In Piper Alderman the recipients were new trustees seeking to review legal work performed at the instigation of the former trustees. Even then the Court of Appeal concluded that the bill was sufficiently itemised even though ‘they may not have detailed information about all the instructions given’.[48] Here the applicants were connected with, and gave instructions on behalf of, themselves and companies they were involved with in a litigious matter initiated by the ACCC in relation to misleading conduct. They were in a more advantagous position than the paying parties in the Piper Alderman matter.
[48]Ibid.
The bills in Piper Alderman also suffered from four significant problems identified by the appellant in that matter.[49] They did not prevent the Court of Appeal from still concluding that the bills were sufficiently itemised and none of those issues are present here.

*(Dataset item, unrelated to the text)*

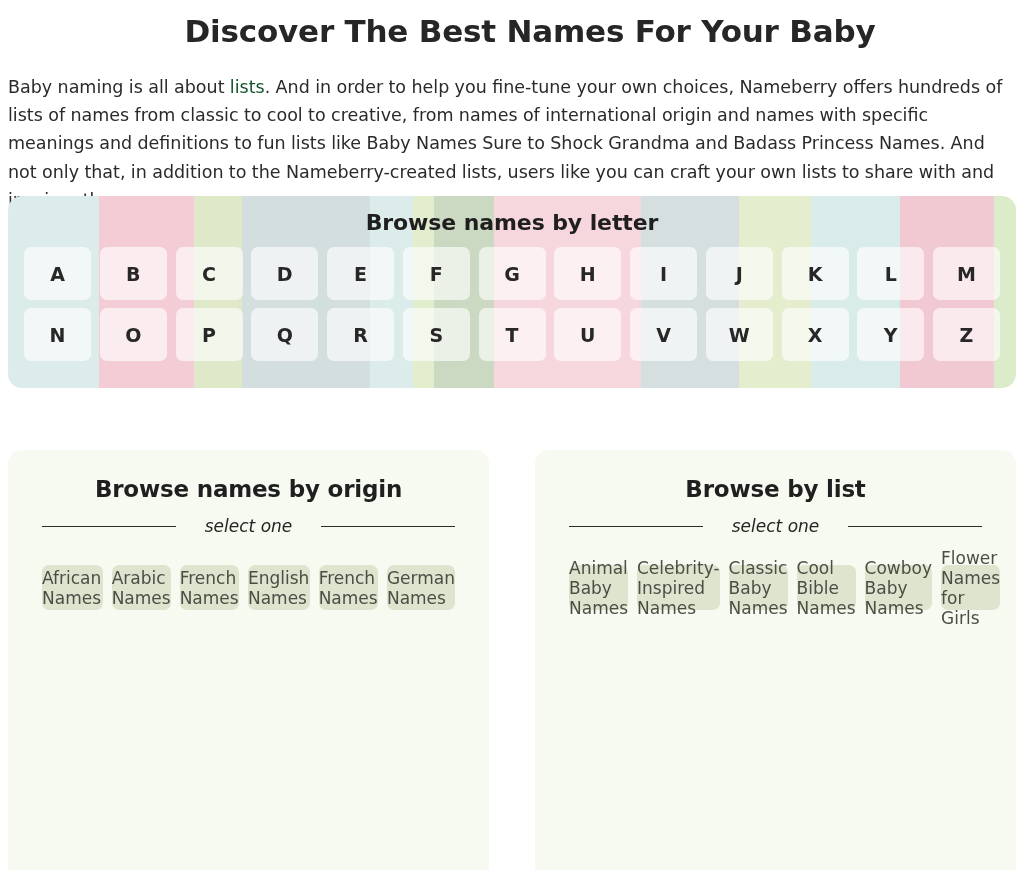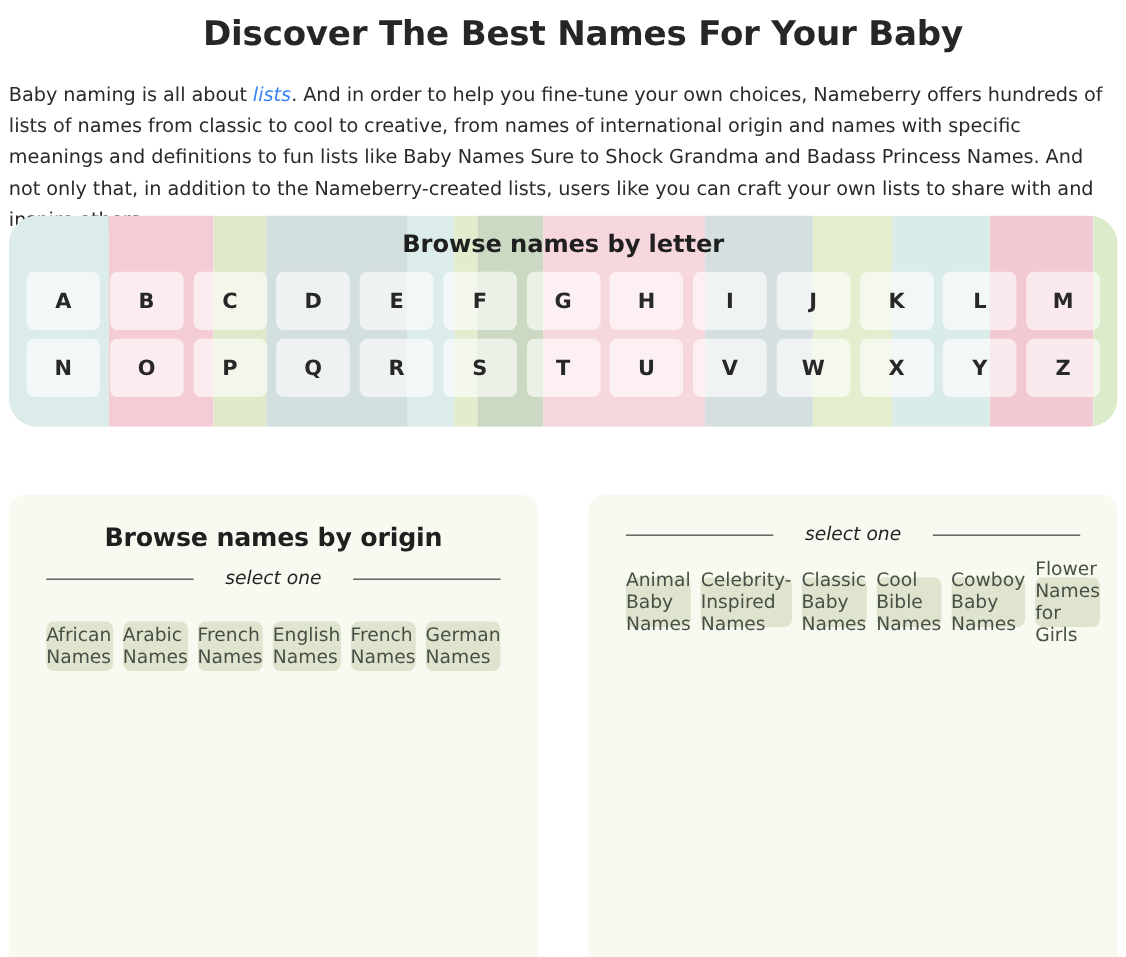"lists" .intro a.lists-link { color: #3b82f6 -> #14532d; font-style: italic -> none }
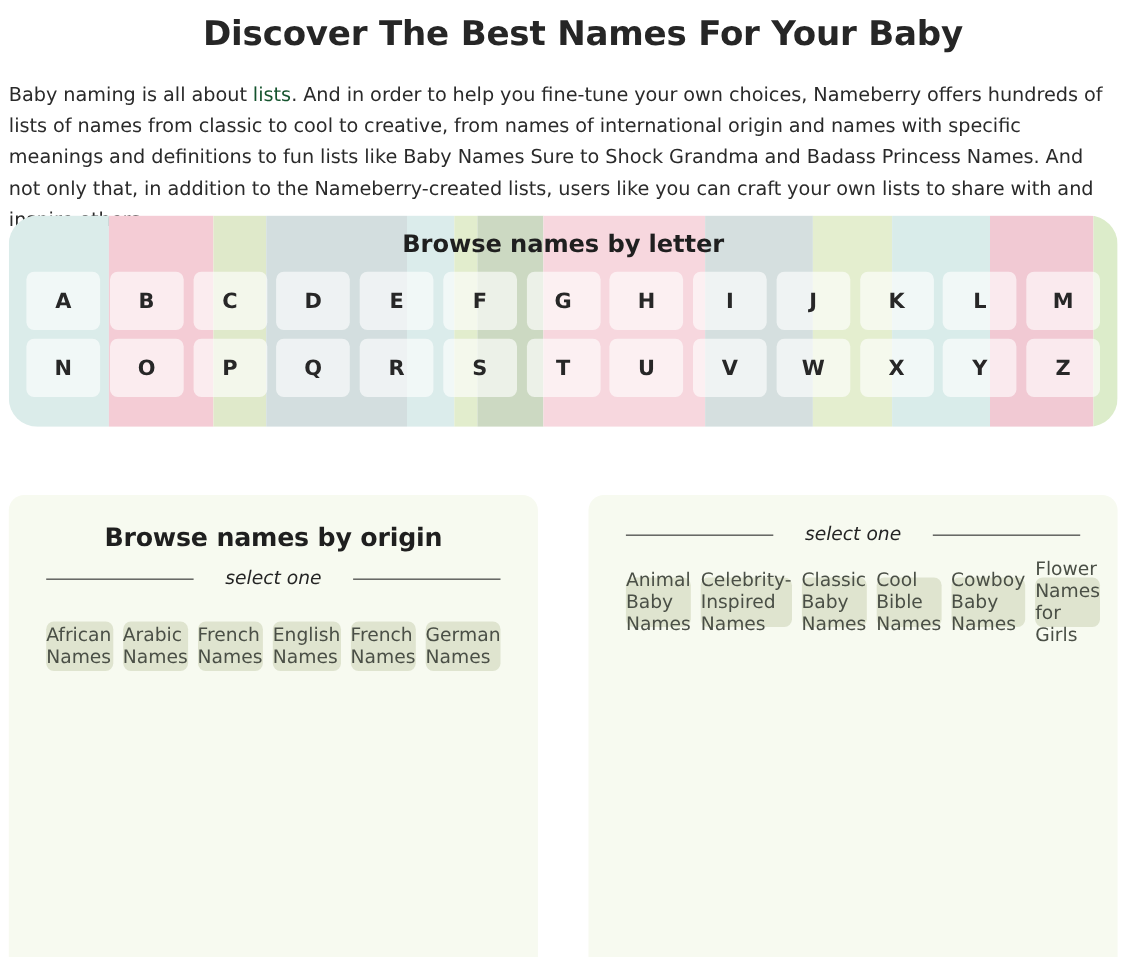"Browse names by letter" .alpha-panel { border-radius: 26px -> 14px }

[49]Ibid at [34], and [44] to [50].
The applicants’ written submission contends that the bills are not sufficiently itemised and highlight examples where perusing documents, telephone attendances, etc, lack sufficient details. The respondent’s submissions assert that the bills are sufficiently itemised and the examples relied upon by the applicants are not sufficiently numerous throughout the bills to require a re-drawing of the bills.[50] The respondent concedes however that without paragraph numbering the bills are not taxable in their present form.[51]
[50]Paragraph 39 of the respondent’s written submissions.
[51]Transcript – 10 February 2020 – page 25, lines 24 to 28.
The bills generally contain information about the identity of the lawyer performing the work, when it was peformed, how long it took, what rate was being charged and details of what task was being charged for (ie, drafting, attending, considering documents etc). Even itemised bills contain some items where more detail might have been helpful but that does not have the effect of recharacterising the whole bill as a lump sum bill. In practice a lump sum bill is just that, a lump sum with no real detail as to how the figure is calculated.
The bills contain sufficient detail to be classified as ‘itemised bills’. The applicants’ legal representatives would be inspecting the file in any event prior to formulating a Notice of Objection. A high percentage of any uncertainty should be dispelled in that process. Going forward it will be a simple matter to prepare a copy of the existing bills with numbering of the items for ease of reference.
The conclusions I have reached are that the Cost Agreements are not void, the assessment will take place on the hourly rates in those Cost Agreements and, subject to numbering the bills, they are sufficiently itemised.
The parties can now consider the question of costs of the preliminary questions, directions for filing and serving numbered bills, inspection, objections, hearing estimate and suitable dates. They may also wish to consider the option of a further mediation now the three preliminary issues have been determined.
Liberty to apply is granted in the event that consent in relation to these matters is not possible.